▸ Activity
Whenever a line below holds the word "down", copy that line.

▸ Data
--------------------------------------------------
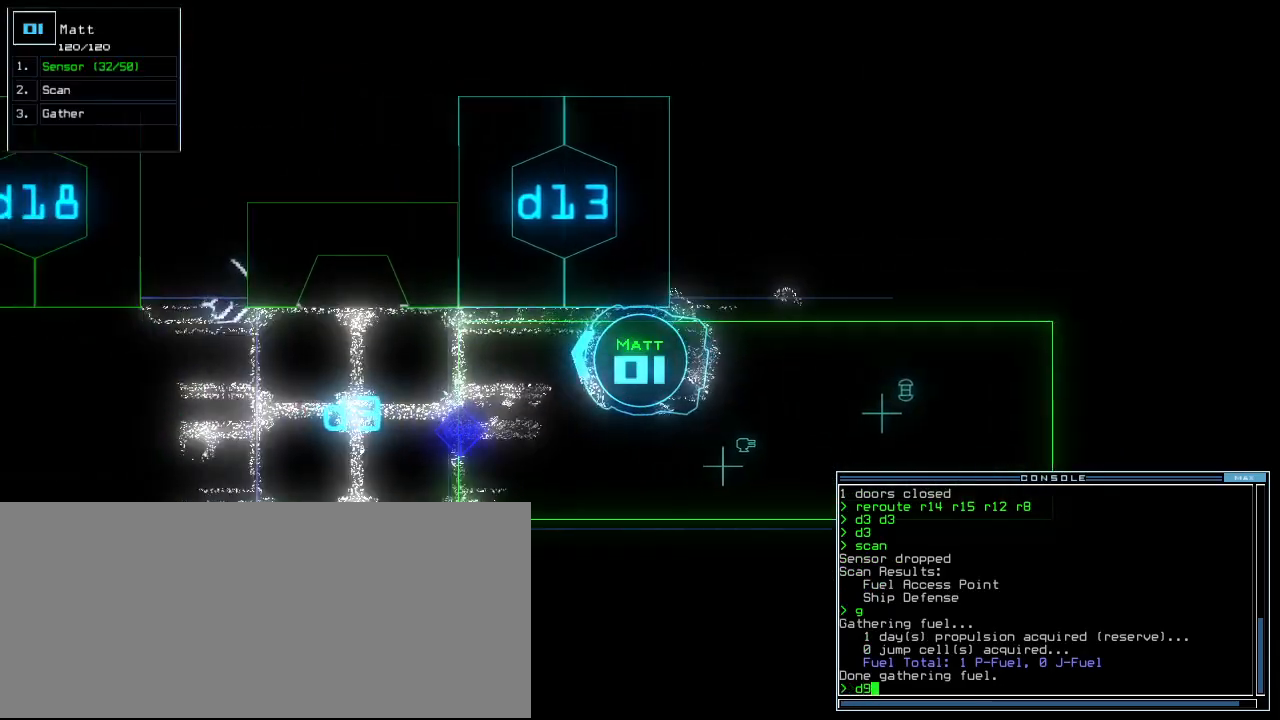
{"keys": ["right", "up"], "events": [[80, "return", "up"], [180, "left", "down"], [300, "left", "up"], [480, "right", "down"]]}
--------------------------------------------------
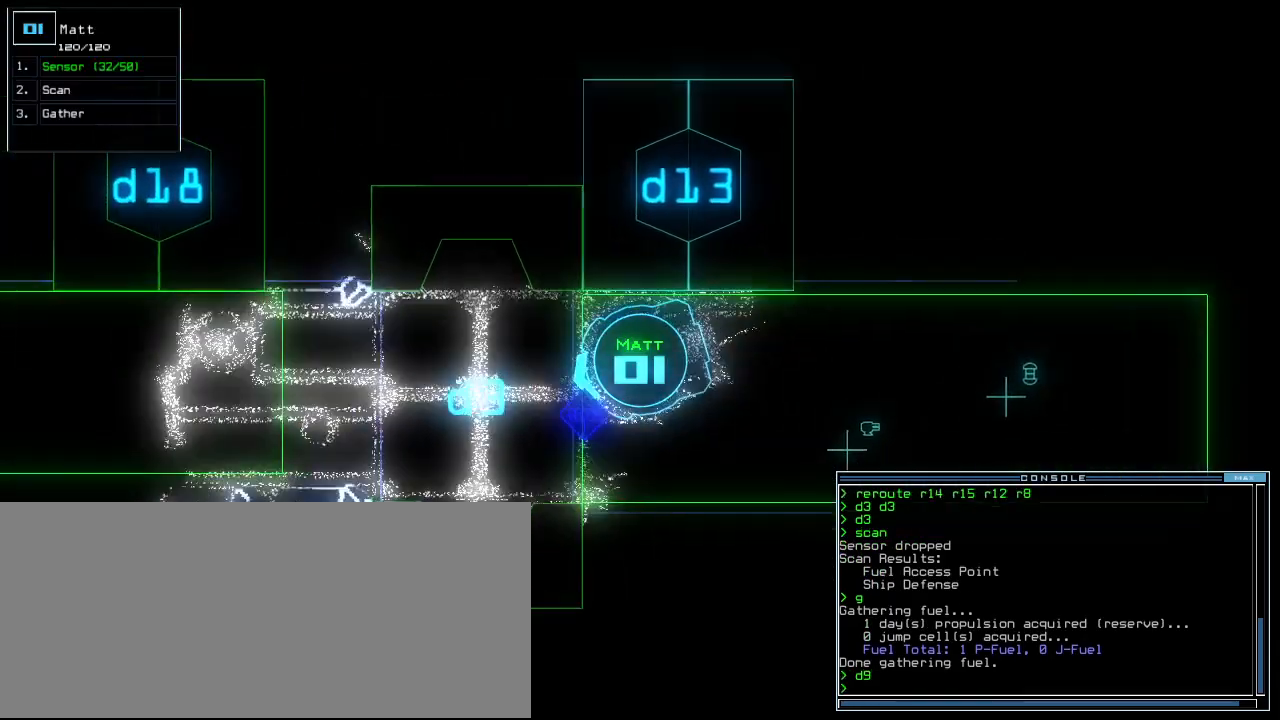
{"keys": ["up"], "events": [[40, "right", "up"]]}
--------------------------------------------------
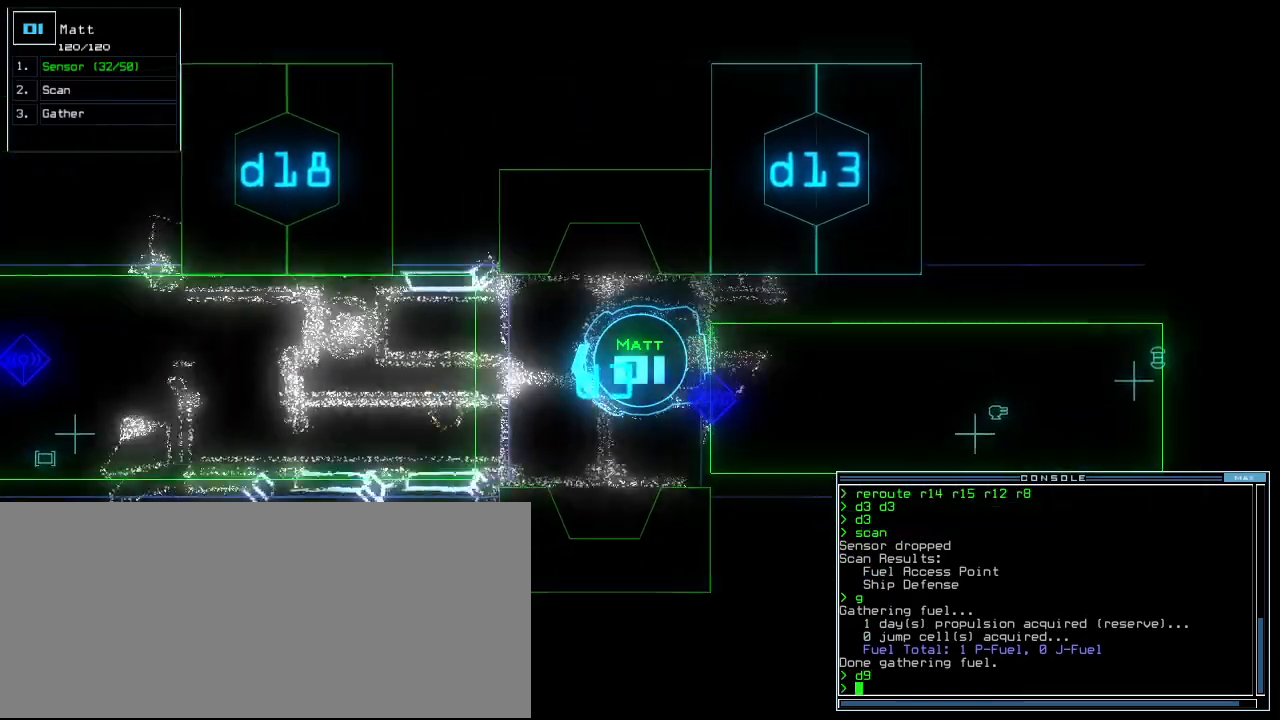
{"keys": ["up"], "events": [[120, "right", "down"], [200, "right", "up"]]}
--------------------------------------------------
▸ Answer to the problem
{"keys": ["right", "up"], "events": [[80, "return", "up"], [180, "left", "down"], [300, "left", "up"], [480, "right", "down"]]}
{"keys": ["up"], "events": [[120, "right", "down"], [200, "right", "up"]]}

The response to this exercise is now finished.